A Fallacious Argument on Open Cover of Rationals in $[0,1]$ Let $A=\mathbb{Q}\cap [0,1]$, the set of rational numbers in the interval $[0,1]$, and suppose that $\left(c_{k}\right)_{k=1}^{\infty}$ denotes an ordered enumeration of the elements of $A$. Then, given $\epsilon>0$, consider an open interval cover $\left(I_{k}\right)_{k=1}^{\infty}$ of $A$ defined by $I_{k} = \left(c_{k}-\frac{\epsilon}{2^{k}},c_{k}+\frac{\epsilon}{2^{k}}\right)$ for all $k$. * * * Question: Is it correct to argue that at most countably many irrationals could have been left out from being covered by the union $\bigcup\limits_{k=1}^{\infty} I_{k}$? If so, can someone please provide a proof of it? Thanks in advance.

There could be uncountably many irrationals not in $\bigcup_{k-1}^{\infty} I_k$ (depending on $\varepsilon$ of course).

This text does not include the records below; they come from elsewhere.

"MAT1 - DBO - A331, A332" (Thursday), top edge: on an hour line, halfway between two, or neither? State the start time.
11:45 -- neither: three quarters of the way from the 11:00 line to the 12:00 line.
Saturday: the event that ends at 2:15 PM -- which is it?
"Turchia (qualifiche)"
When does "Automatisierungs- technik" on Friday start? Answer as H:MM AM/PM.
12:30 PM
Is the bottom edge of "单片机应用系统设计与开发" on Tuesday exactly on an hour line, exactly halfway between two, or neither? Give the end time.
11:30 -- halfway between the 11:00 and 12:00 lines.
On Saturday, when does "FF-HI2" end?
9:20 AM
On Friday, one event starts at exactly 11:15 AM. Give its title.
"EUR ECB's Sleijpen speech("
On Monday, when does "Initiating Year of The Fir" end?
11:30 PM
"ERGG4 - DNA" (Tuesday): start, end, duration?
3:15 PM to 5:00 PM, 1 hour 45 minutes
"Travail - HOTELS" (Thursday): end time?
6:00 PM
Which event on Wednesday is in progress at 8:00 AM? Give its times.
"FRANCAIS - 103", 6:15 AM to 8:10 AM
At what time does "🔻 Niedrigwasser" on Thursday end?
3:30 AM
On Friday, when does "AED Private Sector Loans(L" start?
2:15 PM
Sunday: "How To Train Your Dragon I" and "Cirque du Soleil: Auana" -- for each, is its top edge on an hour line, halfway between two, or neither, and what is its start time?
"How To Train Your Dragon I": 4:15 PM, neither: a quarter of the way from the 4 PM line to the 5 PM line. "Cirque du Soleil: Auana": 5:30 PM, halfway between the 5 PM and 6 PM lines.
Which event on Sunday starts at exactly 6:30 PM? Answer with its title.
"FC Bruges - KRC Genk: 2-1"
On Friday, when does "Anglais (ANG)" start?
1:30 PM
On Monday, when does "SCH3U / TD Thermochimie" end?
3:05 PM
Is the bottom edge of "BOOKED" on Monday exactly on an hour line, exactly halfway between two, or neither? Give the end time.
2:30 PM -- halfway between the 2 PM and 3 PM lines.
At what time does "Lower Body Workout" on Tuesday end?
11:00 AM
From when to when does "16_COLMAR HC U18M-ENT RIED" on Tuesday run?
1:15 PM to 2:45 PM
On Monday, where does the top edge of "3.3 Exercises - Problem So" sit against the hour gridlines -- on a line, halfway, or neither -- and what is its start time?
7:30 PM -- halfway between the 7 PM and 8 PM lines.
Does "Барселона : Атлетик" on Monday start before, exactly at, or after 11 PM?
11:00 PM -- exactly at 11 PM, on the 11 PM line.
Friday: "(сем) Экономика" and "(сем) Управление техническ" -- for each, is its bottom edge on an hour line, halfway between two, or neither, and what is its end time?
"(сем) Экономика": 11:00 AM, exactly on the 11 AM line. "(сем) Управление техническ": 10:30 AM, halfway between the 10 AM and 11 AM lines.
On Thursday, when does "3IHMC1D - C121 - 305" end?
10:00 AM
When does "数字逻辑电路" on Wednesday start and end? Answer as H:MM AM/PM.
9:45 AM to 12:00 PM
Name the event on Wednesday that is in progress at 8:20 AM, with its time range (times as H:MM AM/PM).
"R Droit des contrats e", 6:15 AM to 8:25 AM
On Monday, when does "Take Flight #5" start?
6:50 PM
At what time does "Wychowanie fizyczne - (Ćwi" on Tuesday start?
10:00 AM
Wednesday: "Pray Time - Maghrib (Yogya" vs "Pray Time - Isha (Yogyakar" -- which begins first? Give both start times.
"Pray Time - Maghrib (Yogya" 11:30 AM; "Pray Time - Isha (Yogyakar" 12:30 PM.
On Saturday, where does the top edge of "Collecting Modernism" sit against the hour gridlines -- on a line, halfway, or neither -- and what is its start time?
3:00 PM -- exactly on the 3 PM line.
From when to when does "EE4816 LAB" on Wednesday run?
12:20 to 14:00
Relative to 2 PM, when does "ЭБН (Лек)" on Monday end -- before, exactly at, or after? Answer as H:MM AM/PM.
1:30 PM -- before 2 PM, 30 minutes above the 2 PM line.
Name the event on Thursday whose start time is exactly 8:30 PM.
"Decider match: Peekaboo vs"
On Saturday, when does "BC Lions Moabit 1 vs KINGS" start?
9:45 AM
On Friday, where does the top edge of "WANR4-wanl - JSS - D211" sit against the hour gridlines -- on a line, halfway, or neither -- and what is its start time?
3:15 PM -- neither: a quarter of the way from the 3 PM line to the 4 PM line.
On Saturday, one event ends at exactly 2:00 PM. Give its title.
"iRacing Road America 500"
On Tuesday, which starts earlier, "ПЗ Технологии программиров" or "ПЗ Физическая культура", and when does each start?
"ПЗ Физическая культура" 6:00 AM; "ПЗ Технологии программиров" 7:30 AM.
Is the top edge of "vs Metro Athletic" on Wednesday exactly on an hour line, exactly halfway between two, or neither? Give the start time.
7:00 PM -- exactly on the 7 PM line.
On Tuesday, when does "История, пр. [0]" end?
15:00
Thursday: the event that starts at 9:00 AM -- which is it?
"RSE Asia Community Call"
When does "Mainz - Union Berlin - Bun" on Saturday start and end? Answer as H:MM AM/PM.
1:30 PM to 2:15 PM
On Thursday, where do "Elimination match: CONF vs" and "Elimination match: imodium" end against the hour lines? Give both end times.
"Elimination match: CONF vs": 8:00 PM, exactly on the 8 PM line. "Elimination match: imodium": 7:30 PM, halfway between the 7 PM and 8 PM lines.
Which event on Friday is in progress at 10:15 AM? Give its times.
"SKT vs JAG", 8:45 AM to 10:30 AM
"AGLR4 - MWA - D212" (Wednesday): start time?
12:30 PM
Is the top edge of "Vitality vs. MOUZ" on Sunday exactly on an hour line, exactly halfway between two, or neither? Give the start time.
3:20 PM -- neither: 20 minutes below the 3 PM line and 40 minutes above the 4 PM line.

To see this, let $ \lambda$ denotes the Lebesgue measure on $[0,1]$. Then $\lambda I_k = \frac{\varepsilon}{2^{k-1}}$. Then it would follow that $ \lambda(\bigcup_{k\in\mathbb{N}} I_k) \leq \sum_{k \in \mathbb{N}} \lambda(I_k) = \varepsilon \sum_{k \in \mathbb{N}} \frac{1}{2^{k-1}} = 2\varepsilon$. Since $\varepsilon$ is arbitrary, this is a contradiction.